I foresee many ‘computer system changes’ in the future. Is this what we have to look forward to? The steps they’re taking to ‘avoid the problem in the future’ currently may be completely different whatever steps are needed in the future. Will everyone be up to speed?

According to USA Today advocates for electronic prescribing ‘say it will have many benefits including decreasing medical errors, which harm least 1.5 million people every year, according to the Institute of Medicine. Doctors’ scrawl will be replaced with typed information, and potentially dangerous interactions with patients’ existing medications will be flagged.’ Yet privacy advocates are worried. ‘Transforming prescriptions from scrawl into a standardized electronic format can make them even easier for pharmacies to sell and trade, violating patient privacy, says Tim Sparapani, senior legislative counsel for the American Civil Liberties Union. ‘Any time you put something in a digital format and standardize it, it becomes much more profitable and easy to move those records.” The WSJ Health Blog also quotes the Coalition for Patient Privacy which said ‘While e-prescribing is attractive to many, Americans do not want their private prescription information data mined and used without their permission. Many Americans would be quite alarmed to discover their employer and others know they take an anti-anxiety medication or that they are being treated for an STD.’

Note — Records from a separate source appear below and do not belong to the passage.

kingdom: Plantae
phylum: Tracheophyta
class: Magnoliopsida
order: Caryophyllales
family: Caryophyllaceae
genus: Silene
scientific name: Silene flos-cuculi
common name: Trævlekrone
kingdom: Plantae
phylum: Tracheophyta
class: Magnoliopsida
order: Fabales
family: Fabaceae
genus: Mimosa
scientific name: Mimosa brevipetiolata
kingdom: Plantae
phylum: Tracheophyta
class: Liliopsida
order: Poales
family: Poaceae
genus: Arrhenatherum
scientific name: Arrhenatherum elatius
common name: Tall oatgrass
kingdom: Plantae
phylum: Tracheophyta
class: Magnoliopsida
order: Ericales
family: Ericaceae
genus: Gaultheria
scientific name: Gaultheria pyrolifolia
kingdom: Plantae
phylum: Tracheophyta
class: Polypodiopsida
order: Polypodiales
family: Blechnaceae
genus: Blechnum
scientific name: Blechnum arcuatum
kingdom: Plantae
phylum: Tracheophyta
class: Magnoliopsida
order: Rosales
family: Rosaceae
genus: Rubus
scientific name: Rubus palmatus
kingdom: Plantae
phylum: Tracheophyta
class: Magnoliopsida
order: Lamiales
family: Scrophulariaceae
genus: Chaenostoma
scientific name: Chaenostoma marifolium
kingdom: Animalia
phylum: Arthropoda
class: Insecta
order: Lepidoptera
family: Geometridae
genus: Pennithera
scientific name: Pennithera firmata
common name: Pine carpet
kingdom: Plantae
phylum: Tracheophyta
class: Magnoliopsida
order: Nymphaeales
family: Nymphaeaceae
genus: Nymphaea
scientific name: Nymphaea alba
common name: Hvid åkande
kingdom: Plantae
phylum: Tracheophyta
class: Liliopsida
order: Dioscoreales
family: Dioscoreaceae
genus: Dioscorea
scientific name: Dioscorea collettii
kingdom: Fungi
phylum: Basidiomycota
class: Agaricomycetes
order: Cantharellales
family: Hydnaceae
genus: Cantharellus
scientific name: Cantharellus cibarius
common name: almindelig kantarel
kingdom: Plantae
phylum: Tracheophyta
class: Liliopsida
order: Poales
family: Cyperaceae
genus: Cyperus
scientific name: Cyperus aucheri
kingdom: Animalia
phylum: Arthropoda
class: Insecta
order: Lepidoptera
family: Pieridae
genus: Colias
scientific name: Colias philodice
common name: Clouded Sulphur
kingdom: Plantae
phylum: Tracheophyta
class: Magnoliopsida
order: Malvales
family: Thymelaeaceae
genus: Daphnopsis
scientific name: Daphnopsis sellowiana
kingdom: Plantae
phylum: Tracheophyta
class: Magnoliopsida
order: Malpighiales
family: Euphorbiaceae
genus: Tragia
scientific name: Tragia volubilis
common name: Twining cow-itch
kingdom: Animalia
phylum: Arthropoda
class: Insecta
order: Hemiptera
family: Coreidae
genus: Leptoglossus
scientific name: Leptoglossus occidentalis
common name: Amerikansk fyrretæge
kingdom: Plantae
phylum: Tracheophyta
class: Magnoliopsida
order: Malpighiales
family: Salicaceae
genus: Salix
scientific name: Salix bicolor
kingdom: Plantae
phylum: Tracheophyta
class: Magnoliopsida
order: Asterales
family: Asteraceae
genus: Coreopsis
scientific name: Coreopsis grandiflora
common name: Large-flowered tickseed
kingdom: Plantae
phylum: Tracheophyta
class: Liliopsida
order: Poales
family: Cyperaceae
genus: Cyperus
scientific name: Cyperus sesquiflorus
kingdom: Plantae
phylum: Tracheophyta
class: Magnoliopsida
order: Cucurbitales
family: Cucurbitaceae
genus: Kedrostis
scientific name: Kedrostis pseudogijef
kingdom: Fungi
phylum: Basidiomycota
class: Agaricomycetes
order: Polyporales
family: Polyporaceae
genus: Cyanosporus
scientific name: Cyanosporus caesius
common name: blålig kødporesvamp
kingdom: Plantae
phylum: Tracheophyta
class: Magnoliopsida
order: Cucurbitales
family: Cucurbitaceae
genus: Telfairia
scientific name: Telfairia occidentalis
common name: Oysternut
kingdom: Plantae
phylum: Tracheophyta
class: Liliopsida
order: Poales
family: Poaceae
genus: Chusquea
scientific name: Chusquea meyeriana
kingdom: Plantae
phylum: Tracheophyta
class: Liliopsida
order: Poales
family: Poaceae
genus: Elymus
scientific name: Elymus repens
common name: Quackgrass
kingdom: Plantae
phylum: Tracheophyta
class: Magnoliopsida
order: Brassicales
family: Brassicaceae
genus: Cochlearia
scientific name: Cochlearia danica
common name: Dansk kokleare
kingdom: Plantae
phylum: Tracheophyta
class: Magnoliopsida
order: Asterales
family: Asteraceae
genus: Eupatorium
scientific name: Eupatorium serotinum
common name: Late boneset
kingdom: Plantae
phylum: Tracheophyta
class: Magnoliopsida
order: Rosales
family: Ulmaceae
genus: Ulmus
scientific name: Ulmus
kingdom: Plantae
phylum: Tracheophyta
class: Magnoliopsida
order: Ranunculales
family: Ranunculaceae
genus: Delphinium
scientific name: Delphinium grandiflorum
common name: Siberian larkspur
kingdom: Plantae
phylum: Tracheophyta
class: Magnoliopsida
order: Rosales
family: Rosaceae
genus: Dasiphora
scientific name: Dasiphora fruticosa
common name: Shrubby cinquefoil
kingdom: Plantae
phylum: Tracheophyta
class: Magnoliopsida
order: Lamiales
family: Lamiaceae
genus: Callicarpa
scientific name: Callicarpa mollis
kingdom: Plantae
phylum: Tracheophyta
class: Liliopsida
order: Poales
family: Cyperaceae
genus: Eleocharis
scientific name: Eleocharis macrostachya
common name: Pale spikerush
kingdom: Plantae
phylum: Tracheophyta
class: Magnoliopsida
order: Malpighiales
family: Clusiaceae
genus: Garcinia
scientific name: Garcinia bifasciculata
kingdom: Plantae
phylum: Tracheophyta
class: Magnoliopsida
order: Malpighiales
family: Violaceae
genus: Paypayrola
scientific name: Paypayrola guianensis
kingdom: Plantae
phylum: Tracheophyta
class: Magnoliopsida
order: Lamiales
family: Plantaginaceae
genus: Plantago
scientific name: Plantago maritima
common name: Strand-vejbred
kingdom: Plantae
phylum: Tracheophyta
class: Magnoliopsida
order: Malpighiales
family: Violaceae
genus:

I’m all for simplifying the paperwork process involved in healthcare. But I, like many others, am also worried about personal information being altered or available to those I don’t want accessing it. Will there be enough people enforcing our HIPAA rights? Will there be enough people to oversee these systems, to address immediate problems and to correct any glitches? Or will this be a windfall for Big Pharma and those who work in the field of law?

(Resources: Baltimore Sun-‘Md Cancer Statistics Altered’, WSJ Health Blog- ‘Insurer Sends Patient Info To The Wrong People’ and ‘Privacy Advocates Sound Alarm about Electronic Prescribing’, USA Today- ‘Writing is on The Wall for Doctors’ E-prescriptions’, Journal of Medical Internet Research-‘The Emergence of National Health Record Architectures in the United States and Australia: Models, Costs, and Questions’, and National Academy Press-” For the Record: Protecting Electronic Health Information” )

(See also: The Black Hole in The Cost of Healthcare: Big Pharma and Transparency)

1 Comment

  1. It’s a mistake to think of the healthcare industry as monolithic, at least in this respect. While the same standards apply across the board (HIPAA and CFR 21 Part 11), there is no uniformity of application. Where your records are going is problematic, but the fact that most institutions CAN’T share your records electronically is just as bad or even part of the first problem. Lack of an overall system makes it both difficult to share records and difficult to control where they go. That ONE guy was able to do this in the cancer registry shows how screwed up it all is — with better connectivity, this couldn’t have happened because the records wouldn’t have matched up with other databases. It’s a hard problem though — how do you protect the records while getting them to the people (like your doctors) who really need them. If anyone wants to discuss this further, get in touch. …and, yes, I work in the industry, though my niche is…um…only mildly evil.